Dr. Laura J.: So I think, a lot of us in teacher education, a lot of us in social justice, a lot of us that are involved in trying to change the ways that people who work with children, like Noelle, do that. We refer to this as "The Work", with capitals, right? It's, it is "The Work", it is important work to be done. But it's not that I can do it for anyone. I cannot open the door and shove them through. I can give people opportunities, I can drop truths, I can say the words. I can't make them. I can't do anything. They have to want to do "The Work." I think what's happening is that through social media and through the revolution of children's books like Noelle talks about, right? I think that is changing the look and feel of adolescence and young adulthood. And so I think that's where my hope is. Is that if I keep doing "The Work", there will be people who want to come on the journey with me.
Noelle M.: And I hope that people in teacher education programs make this required, make this a baseline. It's just like integration. No one's going to integrate unless it's forced. No one's going to learn about this unless it's forced. And it doesn't mean that they're going to receive it or embody it or value it necessarily. But the exposure is one thing and then maybe it will open up to something else at another point down the road.
Noelle M.: I will say that Deidre Price Dennis (?name [00:27:51]) is the one that facilitated our panel and when I was in graduate school she created a space for graduate students of color to come together and not deal with the white fragility, the white guilt that a lot of our classmates were coping with. She made it so that, yes, we're always going to do labor for our classmates, that's part of being a teacher, it's part of being a part of a community. But she made it a space for us, to be able to push ourselves further, to make things more radical, to question ourselves, question our privileges and think what else we could be doing. So, if you are in space like academia, making those communities, those subsets of communities, for them to feel seen and rejuvenated in order to have those difficult conversations with people who wouldn't opt to be in those conversations.
Brendan K: Yeah, all I think I can add is that I really appreciate this notion of "The Work" and that part of our job is not to convince folks who are the furthest away from us but maybe to begin to have more meaningful conversations with folks who may be more receptive more quickly. And I, so for me, that is, it was interesting is Samira Ahmed (?name [00:29:04]) was talking about on the panel, like Thanksgiving! You know, like, every Thanksgiving it's kind of a joke, it's like people are around the table like "what is Brendan gonna say now?" (laughs) It is part of "The Work" and we have to face it. And slowly but surely grow that network then and know our space. I really appreciate that notion of creating affinity spaces.

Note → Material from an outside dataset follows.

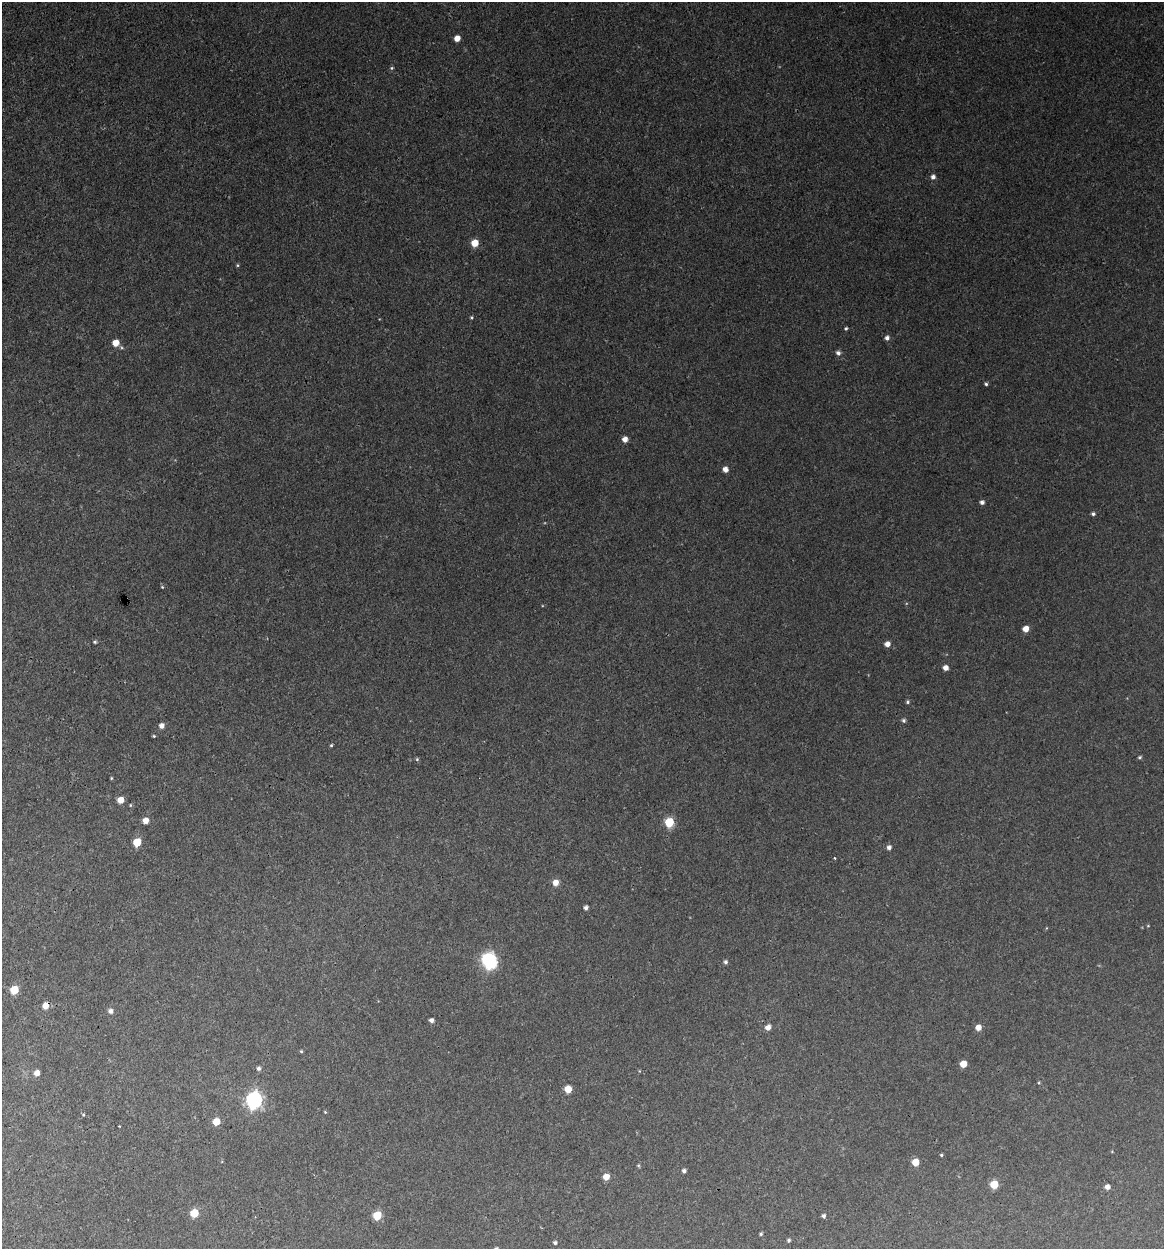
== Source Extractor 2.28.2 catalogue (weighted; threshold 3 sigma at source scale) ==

Brendan K: And that's why I think that kid-lit women is also such a great opportunity for a strengthening of folks who are already, who already need that open door and space in which to do work together. 'Cause some folks may feel isolated right now and want to do it already and they're the folks that we want to have this conversation with first and foremost I think. So that's, I appreciate all that.
Grace: All right, well thanks so much everybody. This was so great, I wish I could have recorded the whole panel but I'm glad that at least got this so thank you very much.